Lessons in the first degree
High School students learn about local laws
Moffat County High School students did their own investigation of local laws that impact their age group.
For 45 minutes they posed questions to
K.C. Hume, chief investigator with the Moffat County Sheriff’s Department.
The questions included whether patrol officers intentionally follow teenagers, if a driver can get a ticket if a passenger in his or her vehicle litters, and why a minor loses his or her license if arrested for underage drinking. They also asked what is the longest an officer can follow someone in a vehicle and how does one perform a citizen’s arrest.
“They’re very interested in laws that affect them,” said American Government teacher Liane Davis-Kling.
Hume’s question-and-answer session was part of Law Week for juniors and seniors in American Government class at MCHS.
For more than 10 years, Davis-Kling and Judge Mary Lynne James have teamed up for a law week once a semester for American Government students.
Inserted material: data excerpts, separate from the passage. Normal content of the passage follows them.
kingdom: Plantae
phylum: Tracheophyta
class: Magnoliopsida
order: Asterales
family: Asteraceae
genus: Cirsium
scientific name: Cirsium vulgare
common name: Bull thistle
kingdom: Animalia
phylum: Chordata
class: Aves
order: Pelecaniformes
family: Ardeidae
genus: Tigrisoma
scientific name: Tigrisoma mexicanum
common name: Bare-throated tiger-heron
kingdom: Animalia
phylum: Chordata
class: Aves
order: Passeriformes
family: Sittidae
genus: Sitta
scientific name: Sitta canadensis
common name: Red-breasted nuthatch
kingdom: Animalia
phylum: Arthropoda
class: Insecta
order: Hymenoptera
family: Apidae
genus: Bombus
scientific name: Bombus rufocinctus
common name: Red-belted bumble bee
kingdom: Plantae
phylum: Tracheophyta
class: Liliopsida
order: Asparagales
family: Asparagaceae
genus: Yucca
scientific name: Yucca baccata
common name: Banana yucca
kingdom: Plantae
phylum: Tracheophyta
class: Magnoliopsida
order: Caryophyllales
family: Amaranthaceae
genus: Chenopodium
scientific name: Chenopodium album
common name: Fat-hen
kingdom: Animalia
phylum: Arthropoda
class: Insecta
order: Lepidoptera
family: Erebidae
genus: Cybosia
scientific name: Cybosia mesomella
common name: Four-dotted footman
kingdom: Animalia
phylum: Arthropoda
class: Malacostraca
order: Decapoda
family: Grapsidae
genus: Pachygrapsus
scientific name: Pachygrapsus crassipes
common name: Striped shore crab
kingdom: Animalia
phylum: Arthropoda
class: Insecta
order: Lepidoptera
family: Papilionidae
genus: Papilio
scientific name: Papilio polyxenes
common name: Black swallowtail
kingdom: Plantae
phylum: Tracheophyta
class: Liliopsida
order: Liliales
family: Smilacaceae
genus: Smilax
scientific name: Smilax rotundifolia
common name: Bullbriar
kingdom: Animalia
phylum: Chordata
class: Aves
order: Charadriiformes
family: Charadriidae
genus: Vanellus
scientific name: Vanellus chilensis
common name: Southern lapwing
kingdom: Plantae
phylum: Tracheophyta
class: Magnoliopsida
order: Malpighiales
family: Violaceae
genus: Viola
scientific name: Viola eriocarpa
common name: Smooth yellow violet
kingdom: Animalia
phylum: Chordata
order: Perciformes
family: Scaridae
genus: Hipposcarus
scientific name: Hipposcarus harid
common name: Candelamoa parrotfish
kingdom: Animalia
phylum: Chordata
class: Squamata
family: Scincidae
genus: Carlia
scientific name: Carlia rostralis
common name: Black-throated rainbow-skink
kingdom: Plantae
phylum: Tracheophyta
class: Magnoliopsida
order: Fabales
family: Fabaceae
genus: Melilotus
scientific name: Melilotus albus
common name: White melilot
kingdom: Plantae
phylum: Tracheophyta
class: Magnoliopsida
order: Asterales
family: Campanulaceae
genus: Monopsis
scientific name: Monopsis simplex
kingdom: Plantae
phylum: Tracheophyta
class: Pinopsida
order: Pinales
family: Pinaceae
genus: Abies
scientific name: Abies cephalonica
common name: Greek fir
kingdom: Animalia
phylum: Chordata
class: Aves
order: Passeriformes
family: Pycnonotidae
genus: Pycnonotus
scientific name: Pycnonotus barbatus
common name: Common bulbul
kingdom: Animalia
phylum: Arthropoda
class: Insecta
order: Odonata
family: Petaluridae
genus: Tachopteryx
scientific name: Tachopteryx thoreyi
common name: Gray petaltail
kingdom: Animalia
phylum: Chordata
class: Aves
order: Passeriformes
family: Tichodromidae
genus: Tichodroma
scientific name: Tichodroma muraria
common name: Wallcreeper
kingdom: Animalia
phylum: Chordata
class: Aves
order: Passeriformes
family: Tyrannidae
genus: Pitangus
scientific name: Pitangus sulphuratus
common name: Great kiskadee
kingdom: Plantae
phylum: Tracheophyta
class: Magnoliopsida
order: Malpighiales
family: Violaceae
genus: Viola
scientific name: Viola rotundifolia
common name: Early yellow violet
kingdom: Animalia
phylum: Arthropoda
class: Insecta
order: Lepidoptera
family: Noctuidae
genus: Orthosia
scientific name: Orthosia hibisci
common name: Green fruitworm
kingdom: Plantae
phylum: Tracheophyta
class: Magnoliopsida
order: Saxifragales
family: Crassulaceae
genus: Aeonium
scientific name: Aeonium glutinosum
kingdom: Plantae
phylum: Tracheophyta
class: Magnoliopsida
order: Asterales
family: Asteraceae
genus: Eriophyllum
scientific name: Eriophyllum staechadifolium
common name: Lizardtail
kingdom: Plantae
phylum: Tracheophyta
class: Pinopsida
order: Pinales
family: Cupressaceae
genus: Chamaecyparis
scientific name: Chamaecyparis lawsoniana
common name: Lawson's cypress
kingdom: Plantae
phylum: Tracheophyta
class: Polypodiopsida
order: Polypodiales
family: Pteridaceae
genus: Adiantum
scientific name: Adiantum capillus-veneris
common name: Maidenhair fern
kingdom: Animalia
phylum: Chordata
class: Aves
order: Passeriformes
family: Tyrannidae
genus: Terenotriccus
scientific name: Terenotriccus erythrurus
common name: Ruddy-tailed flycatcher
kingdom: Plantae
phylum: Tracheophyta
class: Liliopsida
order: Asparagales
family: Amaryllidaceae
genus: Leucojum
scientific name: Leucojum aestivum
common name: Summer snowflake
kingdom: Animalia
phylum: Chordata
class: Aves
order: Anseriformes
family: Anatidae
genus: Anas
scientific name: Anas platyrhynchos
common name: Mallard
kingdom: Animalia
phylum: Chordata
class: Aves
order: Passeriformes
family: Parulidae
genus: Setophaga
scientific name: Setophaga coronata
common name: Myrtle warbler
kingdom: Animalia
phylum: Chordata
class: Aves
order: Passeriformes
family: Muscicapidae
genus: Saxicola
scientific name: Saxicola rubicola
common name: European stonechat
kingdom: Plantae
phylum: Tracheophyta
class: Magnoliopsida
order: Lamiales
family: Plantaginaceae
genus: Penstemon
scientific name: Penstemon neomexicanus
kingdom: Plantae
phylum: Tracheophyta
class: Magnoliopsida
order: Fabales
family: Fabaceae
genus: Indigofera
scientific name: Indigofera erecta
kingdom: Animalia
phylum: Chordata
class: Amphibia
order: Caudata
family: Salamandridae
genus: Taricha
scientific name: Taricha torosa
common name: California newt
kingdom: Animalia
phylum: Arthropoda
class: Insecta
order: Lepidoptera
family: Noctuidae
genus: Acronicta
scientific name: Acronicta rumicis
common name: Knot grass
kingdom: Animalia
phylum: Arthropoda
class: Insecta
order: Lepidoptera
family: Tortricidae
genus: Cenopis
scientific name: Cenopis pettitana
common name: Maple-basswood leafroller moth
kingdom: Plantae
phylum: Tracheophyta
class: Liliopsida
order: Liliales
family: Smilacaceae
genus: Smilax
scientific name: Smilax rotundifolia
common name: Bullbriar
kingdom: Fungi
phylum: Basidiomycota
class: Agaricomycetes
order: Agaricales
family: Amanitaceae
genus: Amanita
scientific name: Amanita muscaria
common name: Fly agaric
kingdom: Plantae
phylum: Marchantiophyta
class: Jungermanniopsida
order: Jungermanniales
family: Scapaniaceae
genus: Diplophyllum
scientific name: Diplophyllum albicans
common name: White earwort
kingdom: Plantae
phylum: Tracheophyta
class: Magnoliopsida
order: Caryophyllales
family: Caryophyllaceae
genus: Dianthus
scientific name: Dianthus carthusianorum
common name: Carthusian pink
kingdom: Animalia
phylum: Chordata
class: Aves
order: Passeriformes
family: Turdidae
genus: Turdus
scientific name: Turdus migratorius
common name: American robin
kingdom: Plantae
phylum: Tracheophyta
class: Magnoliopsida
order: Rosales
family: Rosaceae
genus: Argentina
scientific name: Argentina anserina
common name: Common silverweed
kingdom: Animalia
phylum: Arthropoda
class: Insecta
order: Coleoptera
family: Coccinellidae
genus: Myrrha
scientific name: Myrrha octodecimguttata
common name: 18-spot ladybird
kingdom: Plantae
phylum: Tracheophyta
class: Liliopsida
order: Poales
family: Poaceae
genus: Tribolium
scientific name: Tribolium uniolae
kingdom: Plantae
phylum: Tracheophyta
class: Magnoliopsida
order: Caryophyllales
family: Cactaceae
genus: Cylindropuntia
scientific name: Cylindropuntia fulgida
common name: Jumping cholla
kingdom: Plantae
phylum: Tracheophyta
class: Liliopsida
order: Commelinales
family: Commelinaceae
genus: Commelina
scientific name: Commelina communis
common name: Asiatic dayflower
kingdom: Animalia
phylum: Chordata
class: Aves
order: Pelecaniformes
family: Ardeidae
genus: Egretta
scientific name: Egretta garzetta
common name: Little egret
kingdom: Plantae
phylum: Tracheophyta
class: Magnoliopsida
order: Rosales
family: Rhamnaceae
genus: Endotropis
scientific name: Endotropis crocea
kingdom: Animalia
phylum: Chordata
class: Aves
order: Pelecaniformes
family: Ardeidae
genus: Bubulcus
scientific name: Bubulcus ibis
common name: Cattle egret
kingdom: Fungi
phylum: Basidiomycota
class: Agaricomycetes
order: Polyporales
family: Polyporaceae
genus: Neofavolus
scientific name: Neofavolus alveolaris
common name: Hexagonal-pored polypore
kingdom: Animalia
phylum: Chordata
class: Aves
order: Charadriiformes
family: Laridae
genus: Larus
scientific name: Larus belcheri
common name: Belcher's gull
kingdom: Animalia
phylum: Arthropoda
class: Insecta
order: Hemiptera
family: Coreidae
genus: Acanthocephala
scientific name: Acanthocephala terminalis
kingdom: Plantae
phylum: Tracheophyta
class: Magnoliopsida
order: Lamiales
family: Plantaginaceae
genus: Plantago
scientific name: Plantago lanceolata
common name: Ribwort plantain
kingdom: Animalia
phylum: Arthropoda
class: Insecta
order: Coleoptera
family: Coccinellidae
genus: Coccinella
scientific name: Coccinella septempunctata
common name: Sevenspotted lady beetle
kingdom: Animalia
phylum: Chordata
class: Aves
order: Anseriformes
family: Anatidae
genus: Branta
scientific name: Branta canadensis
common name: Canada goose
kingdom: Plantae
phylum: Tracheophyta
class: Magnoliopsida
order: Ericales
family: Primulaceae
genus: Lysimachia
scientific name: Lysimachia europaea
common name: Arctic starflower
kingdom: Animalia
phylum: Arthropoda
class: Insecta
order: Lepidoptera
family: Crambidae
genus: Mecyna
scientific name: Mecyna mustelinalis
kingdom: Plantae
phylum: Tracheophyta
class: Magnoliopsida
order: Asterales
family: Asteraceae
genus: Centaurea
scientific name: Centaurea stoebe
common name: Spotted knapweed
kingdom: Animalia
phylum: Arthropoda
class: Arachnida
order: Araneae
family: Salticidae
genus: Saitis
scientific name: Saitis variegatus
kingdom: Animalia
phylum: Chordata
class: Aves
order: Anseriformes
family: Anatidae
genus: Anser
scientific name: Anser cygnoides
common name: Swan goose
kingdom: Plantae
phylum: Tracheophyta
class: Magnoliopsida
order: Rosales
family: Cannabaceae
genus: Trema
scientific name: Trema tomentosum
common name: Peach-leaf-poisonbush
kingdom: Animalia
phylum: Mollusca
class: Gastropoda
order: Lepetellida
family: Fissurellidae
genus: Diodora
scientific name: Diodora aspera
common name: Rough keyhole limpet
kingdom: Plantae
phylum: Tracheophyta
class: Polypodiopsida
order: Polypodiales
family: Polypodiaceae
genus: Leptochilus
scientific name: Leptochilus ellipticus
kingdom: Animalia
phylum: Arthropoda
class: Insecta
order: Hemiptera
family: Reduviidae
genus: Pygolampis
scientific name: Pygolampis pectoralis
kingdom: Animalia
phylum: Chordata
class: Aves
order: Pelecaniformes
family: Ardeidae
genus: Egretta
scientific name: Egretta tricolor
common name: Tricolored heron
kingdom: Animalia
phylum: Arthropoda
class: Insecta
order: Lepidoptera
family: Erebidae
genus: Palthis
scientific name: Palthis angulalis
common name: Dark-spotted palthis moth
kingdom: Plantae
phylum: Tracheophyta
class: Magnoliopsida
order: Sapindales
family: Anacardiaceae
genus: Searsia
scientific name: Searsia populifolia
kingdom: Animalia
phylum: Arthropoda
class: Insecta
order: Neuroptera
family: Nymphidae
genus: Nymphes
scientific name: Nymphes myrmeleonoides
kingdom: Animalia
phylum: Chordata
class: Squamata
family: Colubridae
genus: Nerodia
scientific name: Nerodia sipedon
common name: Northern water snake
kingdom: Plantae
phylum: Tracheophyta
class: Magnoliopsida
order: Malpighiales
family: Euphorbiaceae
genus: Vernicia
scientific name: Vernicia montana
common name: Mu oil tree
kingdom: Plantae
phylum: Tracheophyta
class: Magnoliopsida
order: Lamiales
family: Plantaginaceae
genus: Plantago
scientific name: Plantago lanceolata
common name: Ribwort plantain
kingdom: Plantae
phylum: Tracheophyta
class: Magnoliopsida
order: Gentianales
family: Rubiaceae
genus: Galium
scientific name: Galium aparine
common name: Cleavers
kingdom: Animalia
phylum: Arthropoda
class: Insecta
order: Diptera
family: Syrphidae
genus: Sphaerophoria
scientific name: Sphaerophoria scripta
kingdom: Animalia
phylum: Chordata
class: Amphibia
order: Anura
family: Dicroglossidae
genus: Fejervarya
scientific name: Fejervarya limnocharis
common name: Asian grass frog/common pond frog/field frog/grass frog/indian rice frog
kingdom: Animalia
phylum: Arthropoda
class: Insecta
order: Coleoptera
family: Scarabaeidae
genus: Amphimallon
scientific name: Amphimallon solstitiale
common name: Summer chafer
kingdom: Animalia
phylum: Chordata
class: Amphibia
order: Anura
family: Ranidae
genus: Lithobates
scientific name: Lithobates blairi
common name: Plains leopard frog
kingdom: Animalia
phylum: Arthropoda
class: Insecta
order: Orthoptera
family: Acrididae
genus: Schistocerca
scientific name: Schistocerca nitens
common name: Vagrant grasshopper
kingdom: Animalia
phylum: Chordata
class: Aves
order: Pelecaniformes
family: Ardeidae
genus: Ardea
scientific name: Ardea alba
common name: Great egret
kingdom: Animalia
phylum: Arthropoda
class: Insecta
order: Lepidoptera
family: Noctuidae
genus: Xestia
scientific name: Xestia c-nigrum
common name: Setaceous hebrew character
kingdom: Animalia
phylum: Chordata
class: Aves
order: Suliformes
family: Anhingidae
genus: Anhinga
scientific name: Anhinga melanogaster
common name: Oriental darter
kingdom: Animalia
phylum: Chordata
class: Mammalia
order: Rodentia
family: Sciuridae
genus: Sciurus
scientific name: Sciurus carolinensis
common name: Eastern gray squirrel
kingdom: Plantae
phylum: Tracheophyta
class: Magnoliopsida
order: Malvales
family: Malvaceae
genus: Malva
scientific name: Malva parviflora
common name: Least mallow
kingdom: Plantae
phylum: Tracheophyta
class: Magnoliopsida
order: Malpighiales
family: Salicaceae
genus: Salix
Last week, students participated in a mock advisory hearing at the Moffat County Courthouse, held a panel discussion on the Colorado vs. Spring case from Moffat County that went to the U.S. Supreme Court in 1986, and took a tour of the Moffat County Public Safety Center.
“The purpose of law week is for students to learn how the judicial branch works from law enforcement to court interpretation,” Davis-Kling said. “It ties everything together so students can learn how the system works.”
Davis-Kling said most students enjoy the jail tour most.
It was junior Jessica Sorensen’s favorite part of the week.
“It was interesting to see the people that actually have to live in it,” she said of the safety center.
It was different than she expected, she said.
“I expected everybody to have their own cell and thought it would be darker,” she said.
She said she also was surprised that there were no bars anywhere to be seen in the facility.
“I would like to spend more time at the jail and learn more about law enforcement,” she said.
Junior Kurt Anderson agreed that the safety center tour was interesting, but said he also benefited from another activity.
“I liked asking the cop and judge questions,” he said. “It helped me to know what I can and can’t
get away with.”
Davis-Kling said another highlight of the week was a fake arrest conducted by local law enforcement officials on two students who volunteered to be arrested for a mock advisory hearing.
“They pulled up behind the school bus, arrested them and took them to court,” she said.
The mock advisory hearing was based on a Moffat County murder case from the early 1980s that eventually made it to the U.S. Supreme Court.
Convicted murder John Spring was sentenced to life in prison for the murder of his friend Donald Walker in 1979.
Spring appealed his conviction on the grounds that his statements to investigators from three interrogation sessions should have been excluded from testimony at trial under the provisions of the Miranda v. Arizona case.
The case was taken to the U.S. Supreme Court, which ruled that the trial judge had not made errors that would warrant an appeal.
Davis-Kling said she hoped the significance of Spring’s case would stimulate students’ interest in law at a local level.
American Government teacher JoAnne Baxter, whose students also participated in law week, said the activities conducted during the week open students’ eyes to how law works.
“It affects their lives,” she said. “They sometimes don’t think the law does.”
Baxter said Davis-Kling deserves credit for a beneficial program for local students.
“She does an excellent job of setting all of this up,” she said. “It’s an excellent experience for the kids.”